The President Obama proposals are a different type of proposals but we are also seeing much changes in that area as well when the president did talk about close down tax provisions in the US code that forced workers overseas as to how it was described, but the proposals that the president actually put in place, the four major proposals dealing with restricting the deferral of overseas taxes and income form taxation going ahead and changing what they refer to as check the box rules and recalculate the foreign tax credit by changing the pooling, those are all fundamental policy changes and those are the most fundamental changes in the US in decades and really go back the policies created in 1960s when the US tax systems were established, so in that situation the US is actually going in a different direction than the rest of the world because virtually all countries have as to what we refer to as territorial tax system where companies are taxed under active business income in their host country but not under earnings overseas and infact at the beginning of this year the three principal countries that didnt do that, they didnt have as what were to referred to as worldwide taxation, the UK, Japan and the US were the three and at the beginning of this year the UK and Japan joined with the rest of the world and has moved towards the dividend of exemption system which is more referred to as territorial system by restricting the taxation of host companies that operate overseas, so the US is really going alone and proposing expansion of worldwide taxation when most other countries are not.

Q: You interact with CEOs across the world what are the 3-4 things that CEO offices need to be aware of or be alert to or prioritize to be able to deal with the changing tax environment?

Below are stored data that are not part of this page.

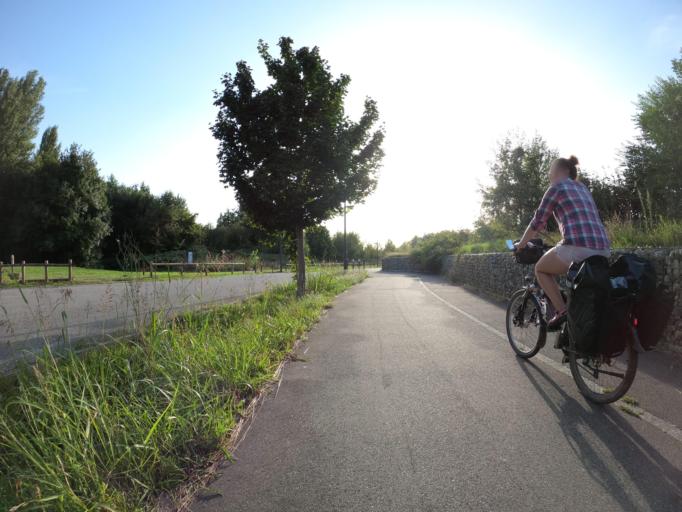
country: FR
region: Midi-Pyrenees
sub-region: Departement de la Haute-Garonne
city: Vieille-Toulouse
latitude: 43.5478
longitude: 1.4289
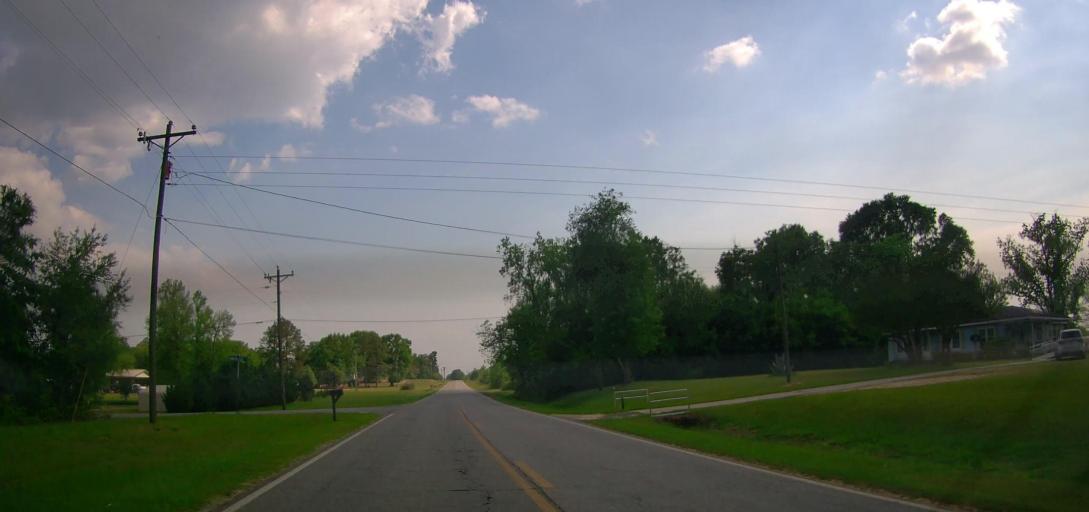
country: US
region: Georgia
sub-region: Laurens County
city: East Dublin
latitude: 32.5964
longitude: -82.8657
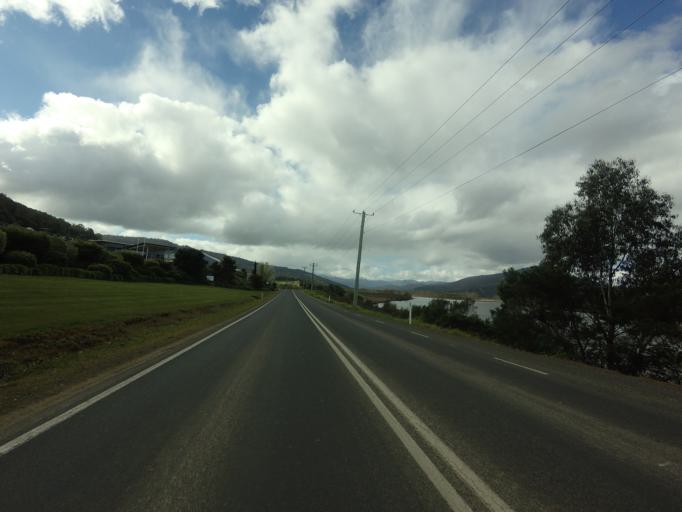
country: AU
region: Tasmania
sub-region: Huon Valley
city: Franklin
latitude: -43.0819
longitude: 147.0166
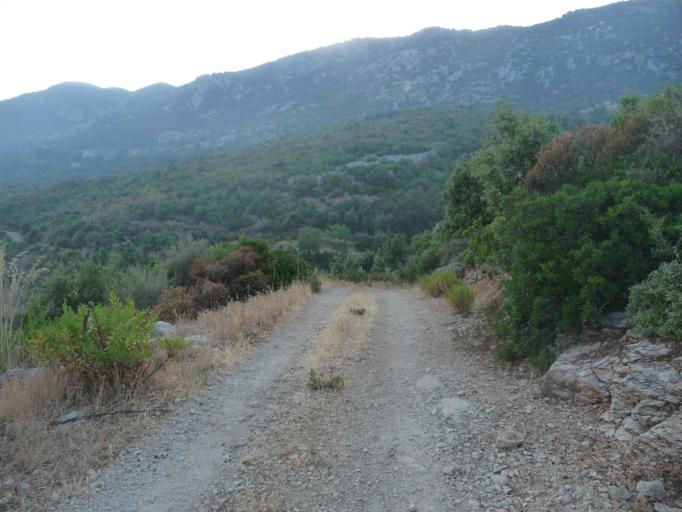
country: IT
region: Calabria
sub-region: Provincia di Reggio Calabria
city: Pazzano
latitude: 38.4547
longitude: 16.4395
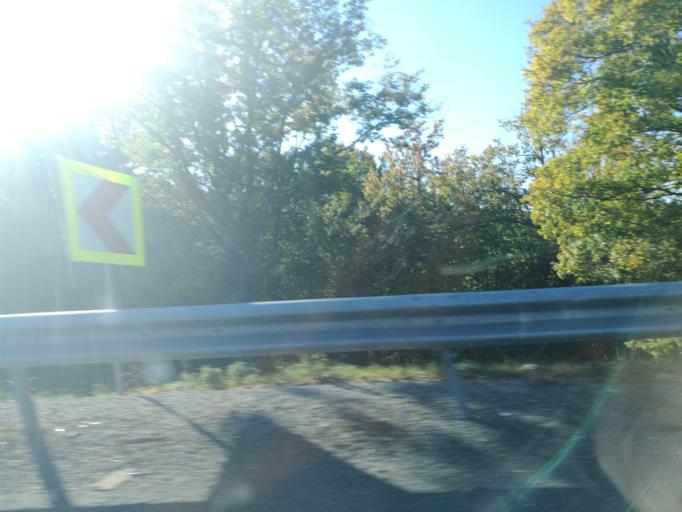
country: RO
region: Brasov
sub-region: Comuna Dumbravita
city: Dumbravita
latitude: 45.7523
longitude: 25.3949
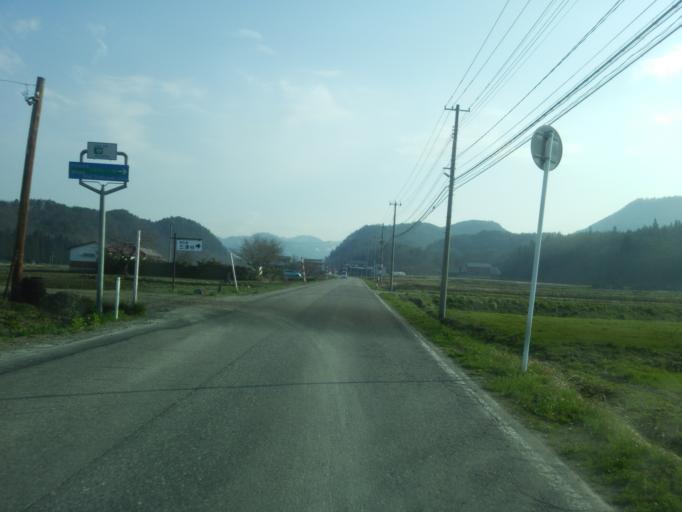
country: JP
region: Fukushima
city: Kitakata
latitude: 37.6826
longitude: 139.9011
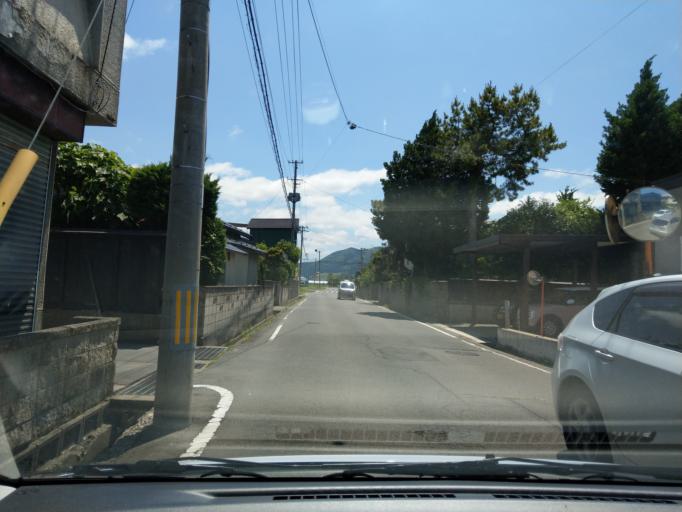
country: JP
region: Aomori
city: Hirosaki
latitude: 40.5663
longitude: 140.5517
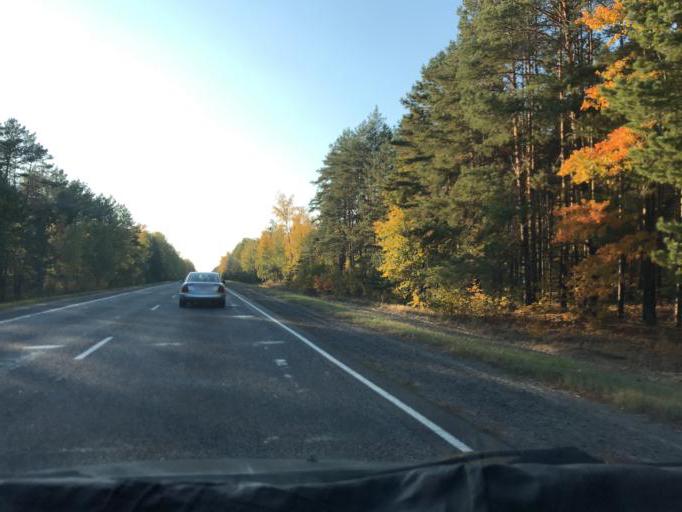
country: BY
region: Gomel
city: Zhytkavichy
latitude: 52.2726
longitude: 28.0719
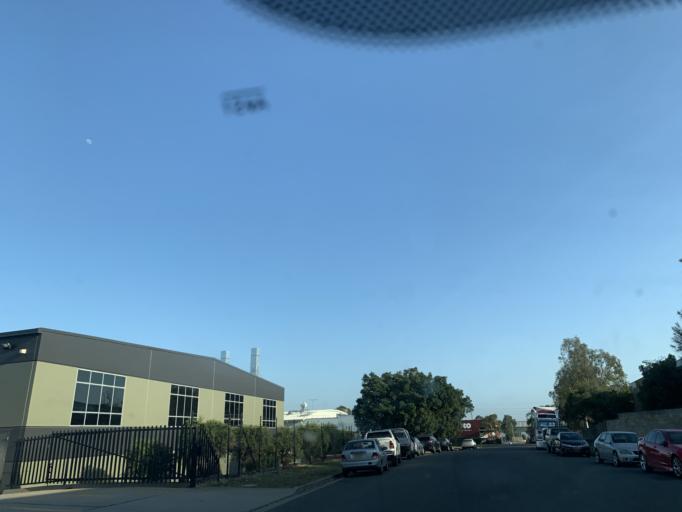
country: AU
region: New South Wales
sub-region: Blacktown
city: Doonside
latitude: -33.7953
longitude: 150.8727
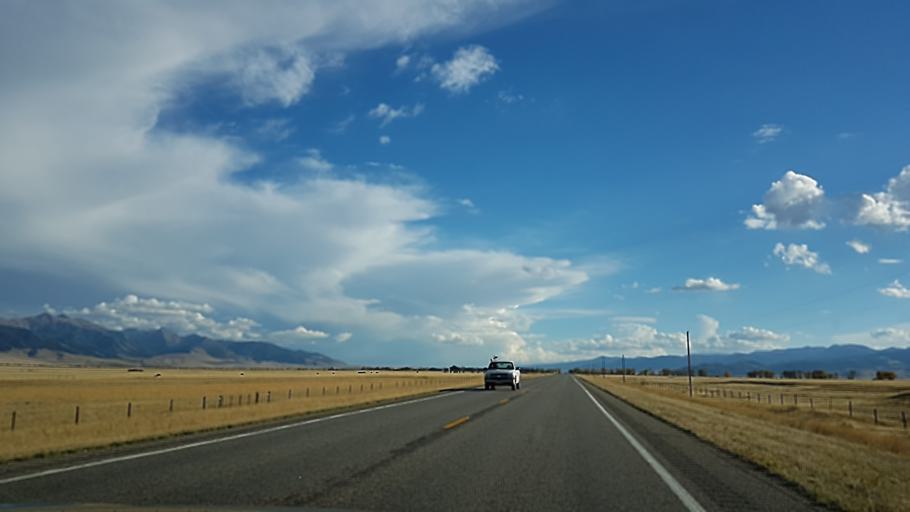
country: US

A: The Tax directors in boardrooms are going to have pay a lot more attention to tax issues. One because as I suggested, tax rates are going up whether they be indirect taxes or eventually income taxes we are going to see tax rates go up around the world because countries will have to dig out of the hole that they are in, the opportunity cost of not doing appropriate planning or the opportunity cost of not assessing the right amount of tax to the governments will go up. As governments are pushing more and more to get more revenues, they are going to see more and more controversies, so we are seeing more cross border controversy than we ever have, so what do businesses need to do to deal with that, first of all they have to be aware of the law changes and the enforcement changes that are going on and they have to work with governments. We are seeing more and more governments willing to work with taxpayers and their businesses to help put in place an efficient tax system in giving the taxpayers more certainty and more certainty to the government. So they are clearly going to have to pay more attention to the changes in tax laws and the changes in enforcement going out around the world and they have to elevate the risk issues untaxed to the boardroom because the types of taxes that are being assessed around the world today are large dollar amounts and they will affect the companys reputation, the companys financial disclosure and they cant afford not to be able to anticipate and deal with those issues on the front end.

So I think you are going to see a lot more attention to businesses that are going to have to pay to dealing with such cross border controversies.